Classification of EEG Signal using Independent Component Analysis and Discrete Wavelet Transform based on Linear Discriminant Analysis

Abstract

Autism Spectrum Disorder (ASD) is a neurodevelopment syndrome decreasing sufferers' social interaction, communication skills, and emotional expression. Autism syndrome can be detected using an electroencephalogram (EEG). This study utilized the EEG of autistic people to support the classification study of machine learning schemes to produce the best accuracy. One of the best approaches to classify the EEG signal is The Linear Discriminant Analysis (LDA), a machine learning technique to classify autism and normal EEG signals.

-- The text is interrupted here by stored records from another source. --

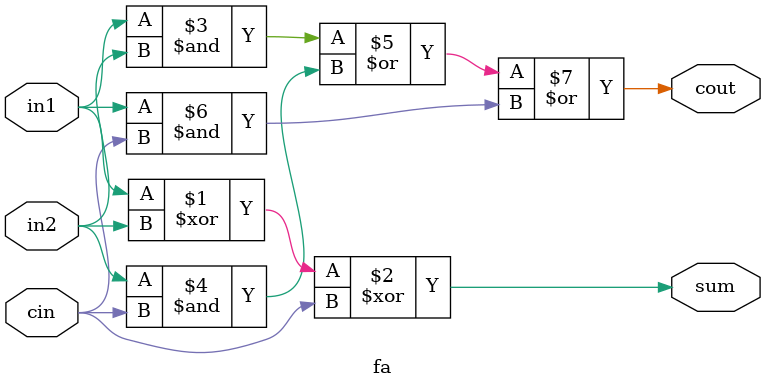
<source format=v>
module fa (
    in1,in2,cin,sum,cout
);

    input in1,in2,cin;
    output sum,cout;

    assign sum = in1 ^ in2 ^ cin;
    assign cout = (in1 & in2) | (in2 & cin) | (in1 & cin);
endmodule
</source>
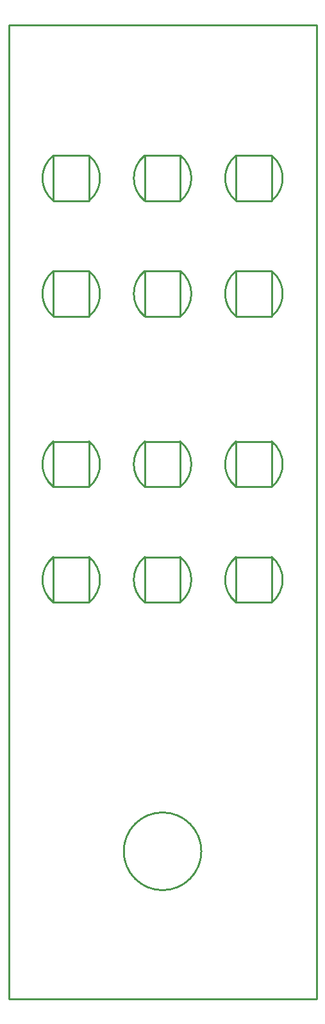
<source format=gko>
G04 Layer: BoardOutlineLayer*
G04 EasyEDA v6.5.34, 2023-10-02 19:34:43*
G04 64a6683610fa45038fb05069313a4abf,5a6b42c53f6a479593ecc07194224c93,10*
G04 Gerber Generator version 0.2*
G04 Scale: 100 percent, Rotated: No, Reflected: No *
G04 Dimensions in millimeters *
G04 leading zeros omitted , absolute positions ,4 integer and 5 decimal *
%FSLAX45Y45*%
%MOMM*%

%ADD10C,0.2540*%
D10*
X0Y12839700D02*
G01*
X4064000Y12839700D01*
X4064000Y0D01*
X0Y0D01*
X0Y12839700D01*
G75*
G01*
X3472597Y8997147D02*
G03*
X3472353Y9595843I-234196J299253D01*
X3472352Y9595843D02*
G01*
X3472596Y8997147D01*
X3004002Y9596399D02*
G01*
X3004002Y8996400D01*
X3004002Y8996400D02*
G01*
X3473002Y8996400D01*
X3473002Y8996400D02*
G01*
X3473002Y9596399D01*
X3473002Y9596399D02*
G01*
X3004002Y9596399D01*
G75*
G01*
X3004205Y8997147D02*
G02*
X3004449Y9595843I234195J299253D01*
X3004449Y9595843D02*
G01*
X3004205Y8997147D01*
G75*
G01*
X3472597Y10521147D02*
G03*
X3472353Y11119843I-234196J299253D01*
X3472352Y11119843D02*
G01*
X3472596Y10521147D01*
X3004002Y11120399D02*
G01*
X3004002Y10520400D01*
X3004002Y10520400D02*
G01*
X3473002Y10520400D01*
X3473002Y10520400D02*
G01*
X3473002Y11120399D01*
X3473002Y11120399D02*
G01*
X3004002Y11120399D01*
G75*
G01*
X3004205Y10521147D02*
G02*
X3004449Y11119843I234195J299253D01*
X3004449Y11119843D02*
G01*
X3004205Y10521147D01*
G75*
G01*
X1797705Y10521147D02*
G02*
X1797949Y11119843I234195J299253D01*
X1797949Y11119843D02*
G01*
X1797705Y10521147D01*
X1797502Y11120399D02*
G01*
X1797502Y10520400D01*
X1797502Y10520400D02*
G01*
X2266502Y10520400D01*
X2266502Y10520400D02*
G01*
X2266502Y11120399D01*
X2266502Y11120399D02*
G01*
X1797502Y11120399D01*
G75*
G01*
X2266097Y10521147D02*
G03*
X2265853Y11119843I-234196J299253D01*
X2265852Y11119843D02*
G01*
X2266096Y10521147D01*
G75*
G01*
X1797705Y8997147D02*
G02*
X1797949Y9595843I234195J299253D01*
X1797949Y9595843D02*
G01*
X1797705Y8997147D01*
X1797502Y9596399D02*
G01*
X1797502Y8996400D01*
X1797502Y8996400D02*
G01*
X2266502Y8996400D01*
X2266502Y8996400D02*
G01*
X2266502Y9596399D01*
X2266502Y9596399D02*
G01*
X1797502Y9596399D01*
G75*
G01*
X2266097Y8997147D02*
G03*
X2265853Y9595843I-234196J299253D01*
X2265852Y9595843D02*
G01*
X2266096Y8997147D01*
G75*
G01*
X1059597Y8997147D02*
G03*
X1059353Y9595843I-234196J299253D01*
X1059352Y9595843D02*
G01*
X1059596Y8997147D01*
X591002Y9596399D02*
G01*
X591002Y8996400D01*
X591002Y8996400D02*
G01*
X1060002Y8996400D01*
X1060002Y8996400D02*
G01*
X1060002Y9596399D01*
X1060002Y9596399D02*
G01*
X591002Y9596399D01*
G75*
G01*
X591205Y8997147D02*
G02*
X591449Y9595843I234195J299253D01*
X591449Y9595843D02*
G01*
X591205Y8997147D01*
G75*
G01*
X1059597Y10521147D02*
G03*
X1059353Y11119843I-234196J299253D01*
X1059352Y11119843D02*
G01*
X1059596Y10521147D01*
X591002Y11120399D02*
G01*
X591002Y10520400D01*
X591002Y10520400D02*
G01*
X1060002Y10520400D01*
X1060002Y10520400D02*
G01*
X1060002Y11120399D01*
X1060002Y11120399D02*
G01*
X591002Y11120399D01*
G75*
G01*
X591205Y10521147D02*
G02*
X591449Y11119843I234195J299253D01*
X591449Y11119843D02*
G01*
X591205Y10521147D01*
G75*
G01*
X591205Y6749247D02*
G02*
X591449Y7347943I234195J299253D01*
X591449Y7347943D02*
G01*
X591205Y6749247D01*
X591002Y7348499D02*
G01*
X591002Y6748500D01*
X591002Y6748500D02*
G01*
X1060002Y6748500D01*
X1060002Y6748500D02*
G01*
X1060002Y7348499D01*
X1060002Y7348499D02*
G01*
X591002Y7348499D01*
G75*
G01*
X1059597Y6749247D02*
G03*
X1059353Y7347943I-234196J299253D01*
X1059352Y7347943D02*
G01*
X1059596Y6749247D01*
G75*
G01*
X2266097Y6749247D02*
G03*
X2265853Y7347943I-234196J299253D01*
X2265852Y7347943D02*
G01*
X2266096Y6749247D01*
X1797502Y7348499D02*
G01*
X1797502Y6748500D01*
X1797502Y6748500D02*
G01*
X2266502Y6748500D01*
X2266502Y6748500D02*
G01*
X2266502Y7348499D01*
X2266502Y7348499D02*
G01*
X1797502Y7348499D01*
G75*
G01*
X1797705Y6749247D02*
G02*
X1797949Y7347943I234195J299253D01*
X1797949Y7347943D02*
G01*
X1797705Y6749247D01*
G75*
G01*
X3004205Y6749247D02*
G02*
X3004449Y7347943I234195J299253D01*
X3004449Y7347943D02*
G01*
X3004205Y6749247D01*
X3004002Y7348499D02*
G01*
X3004002Y6748500D01*
X3004002Y6748500D02*
G01*
X3473002Y6748500D01*
X3473002Y6748500D02*
G01*
X3473002Y7348499D01*
X3473002Y7348499D02*
G01*
X3004002Y7348499D01*
G75*
G01*
X3472597Y6749247D02*
G03*
X3472353Y7347943I-234196J299253D01*
X3472352Y7347943D02*
G01*
X3472596Y6749247D01*
G75*
G01*
X591205Y5225247D02*
G02*
X591449Y5823943I234195J299253D01*
X591449Y5823943D02*
G01*
X591205Y5225247D01*
X591002Y5824499D02*
G01*
X591002Y5224500D01*
X591002Y5224500D02*
G01*
X1060002Y5224500D01*
X1060002Y5224500D02*
G01*
X1060002Y5824499D01*
X1060002Y5824499D02*
G01*
X591002Y5824499D01*
G75*
G01*
X1059597Y5225247D02*
G03*
X1059353Y5823943I-234196J299253D01*
X1059352Y5823943D02*
G01*
X1059596Y5225247D01*
G75*
G01*
X2266097Y5225247D02*
G03*
X2265853Y5823943I-234196J299253D01*
X2265852Y5823943D02*
G01*
X2266096Y5225247D01*
X1797502Y5824499D02*
G01*
X1797502Y5224500D01*
X1797502Y5224500D02*
G01*
X2266502Y5224500D01*
X2266502Y5224500D02*
G01*
X2266502Y5824499D01*
X2266502Y5824499D02*
G01*
X1797502Y5824499D01*
G75*
G01*
X1797705Y5225247D02*
G02*
X1797949Y5823943I234195J299253D01*
X1797949Y5823943D02*
G01*
X1797705Y5225247D01*
G75*
G01*
X3004205Y5225247D02*
G02*
X3004449Y5823943I234195J299253D01*
X3004449Y5823943D02*
G01*
X3004205Y5225247D01*
X3004002Y5824499D02*
G01*
X3004002Y5224500D01*
X3004002Y5224500D02*
G01*
X3473002Y5224500D01*
X3473002Y5224500D02*
G01*
X3473002Y5824499D01*
X3473002Y5824499D02*
G01*
X3004002Y5824499D01*
G75*
G01*
X3472597Y5225247D02*
G03*
X3472353Y5823943I-234196J299253D01*
X3472352Y5823943D02*
G01*
X3472596Y5225247D01*
G75*
G01*
X1519301Y1943100D02*
G02*
X2544699Y1943100I512699J0D01*
G75*
G01*
X2544699Y1943100D02*
G02*
X1519301Y1943100I-512699J0D01*
X1519300Y1943100D02*
G01*
X1519300Y1943100D01*

%LPD*%
M02*

</source>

LDA was chosen because it can maximize the distance between classes and minimize the number of scatters by utilizing between and within-class functions. This method was combined with other methods: Independent Components Analysis (ICA) and Discrete Wavelet Transform (DWT), to improve the accuracy system. ICA removes artifacts or signals other than brain signals that can cause noise in the EEG signal, so the analyzed signal was a complete EEG signal without other factors. DWT can help increase noise suppression in the EEG signal and provide signal information through frequency and time representation. The EEG dataset was collated from 16 children (eight autistic and eight normal). The signals from the dataset were filtered by artifacts using ICA, decomposed by three levels through DWT, and classified using the Linear Discriminant Analysis (LDA) technique. Using the Confusion Matrix, the results reveal the best accuracy of 99%.